The Blues sold a total of almost 150,000, tickets across four games which meant their average attendance was 37,000. That was almost double the average attendance in 2019.
That total included two sell-outs – for the opening game against the Hurricanes and for the final game against the Crusaders, which of course was cancelled due to the outbreak of Covid-19 and change in alert levels.
Clearly, the competition struck a chord with fans and while the Blues posted the most significant jump in attendances from last year, crowds were up across the country.
The average attendance after the first two rounds was 26,000, a massive leap on 2019 where the total number of people who came to Super Rugby games in New Zealand was 450,000.
There were 39 regular season matches played in New Zealand last season, which would mean the average crowd was about 11,500.
To some extent the surge in popularity could be attributed to scarcity, novelty and relief.

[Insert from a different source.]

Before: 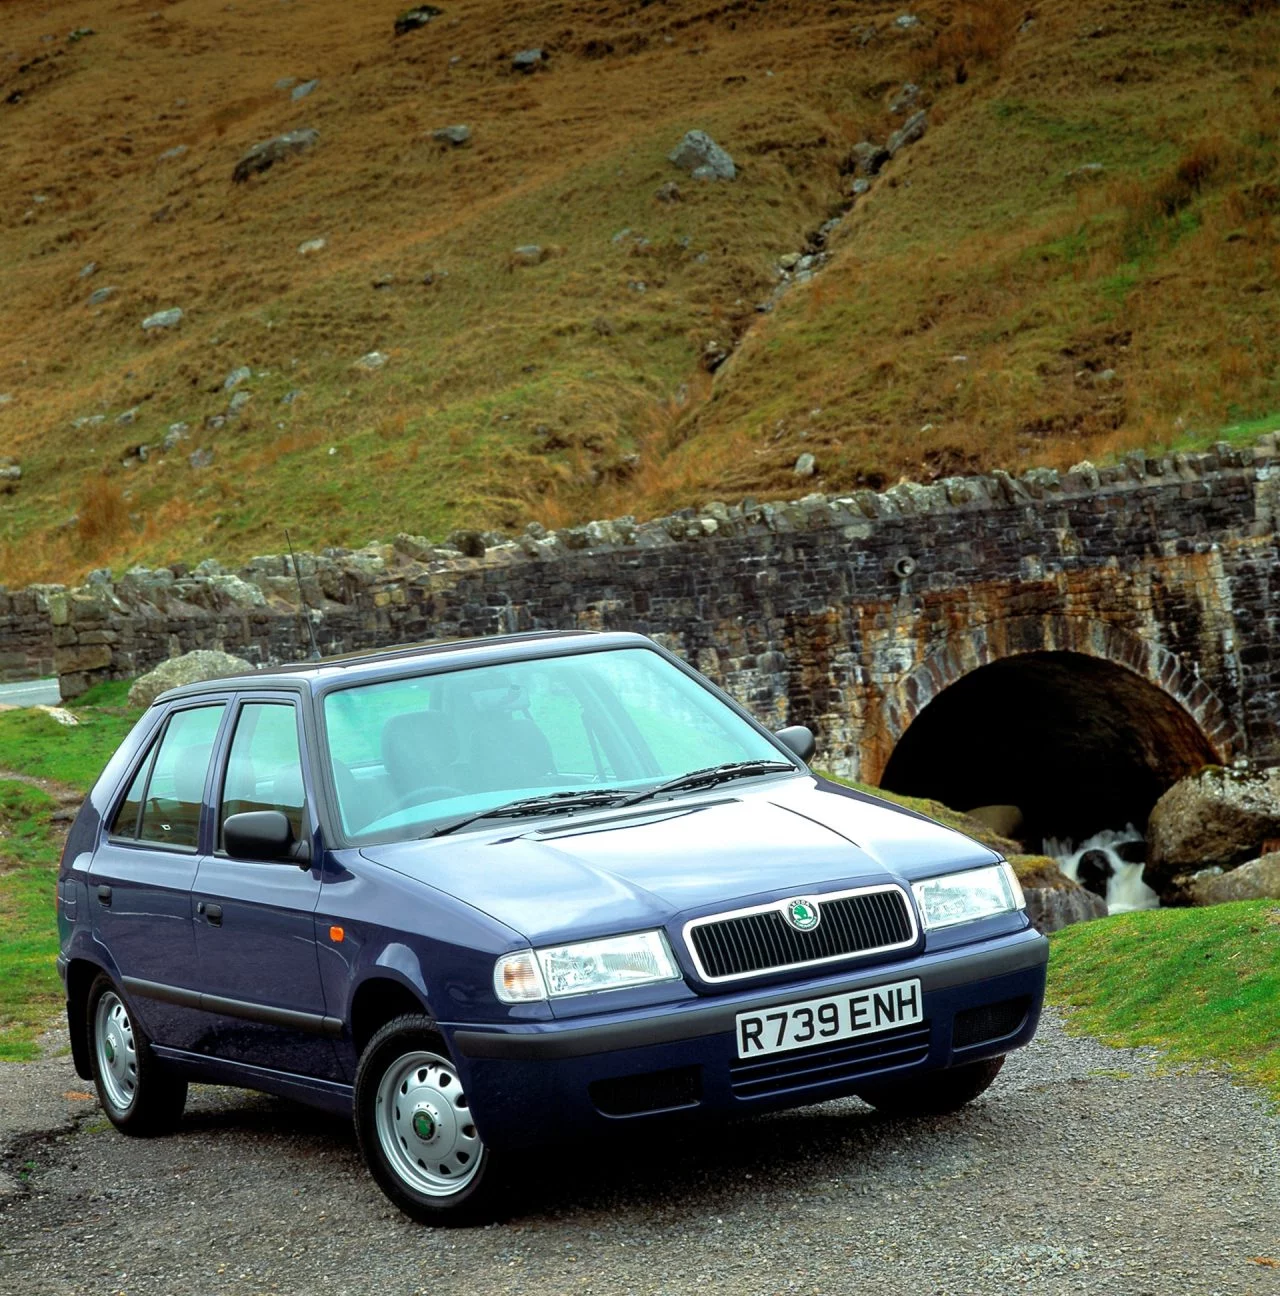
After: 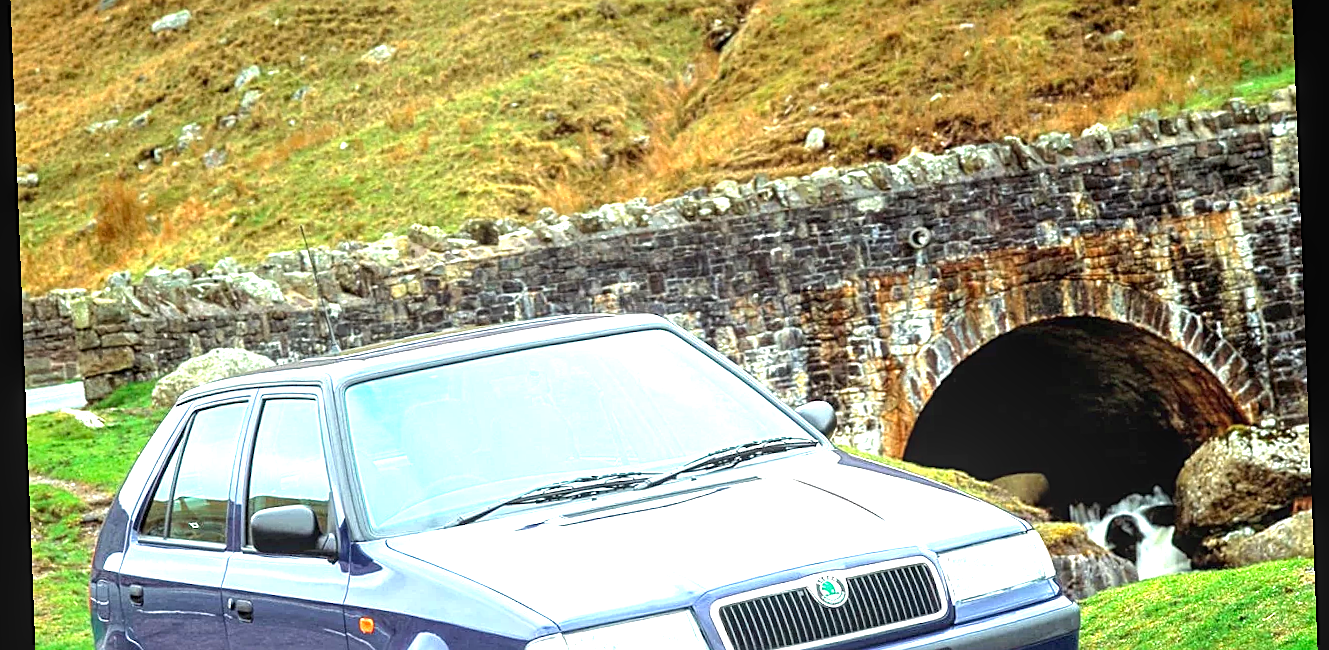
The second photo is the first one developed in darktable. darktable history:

After almost eight weeks of hard lockdown, New Zealanders celebrated their freedom by supporting their local rugby sides.
While we had freedom to gather in mass numbers and live normally most of the rest of the world was still locked down.
Yet while that may have driven the boom early numbers, the fact that the final game of the season was also sold out suggests it was the quality of the rugby and the intrigue created by the format that kept everyone coming back.
“All five franchises were facing some pretty tough times in the midst of Covid-19,” Blues chief excutive Andrew Hore said. “I’m just thankful people have got so much in behind it. We’ve got to be genuinely thankful people have turned up because of what that’s done.
“If you look at the restaurants and bars around the place, the benefits to the stadium itself and all the staff and services within, it’s not just about the players, there’s a wider economic eco-system in this and it’s been really good. I’m quite humbled by it.”
Viewership also saw an incredible boom with figures showing a 65 per cent lift on where they had been pre-covid.
And it wasn't just in New Zealand either. There were times when the UK reported peak audience in excess of 100,000 people which was previously unheard of.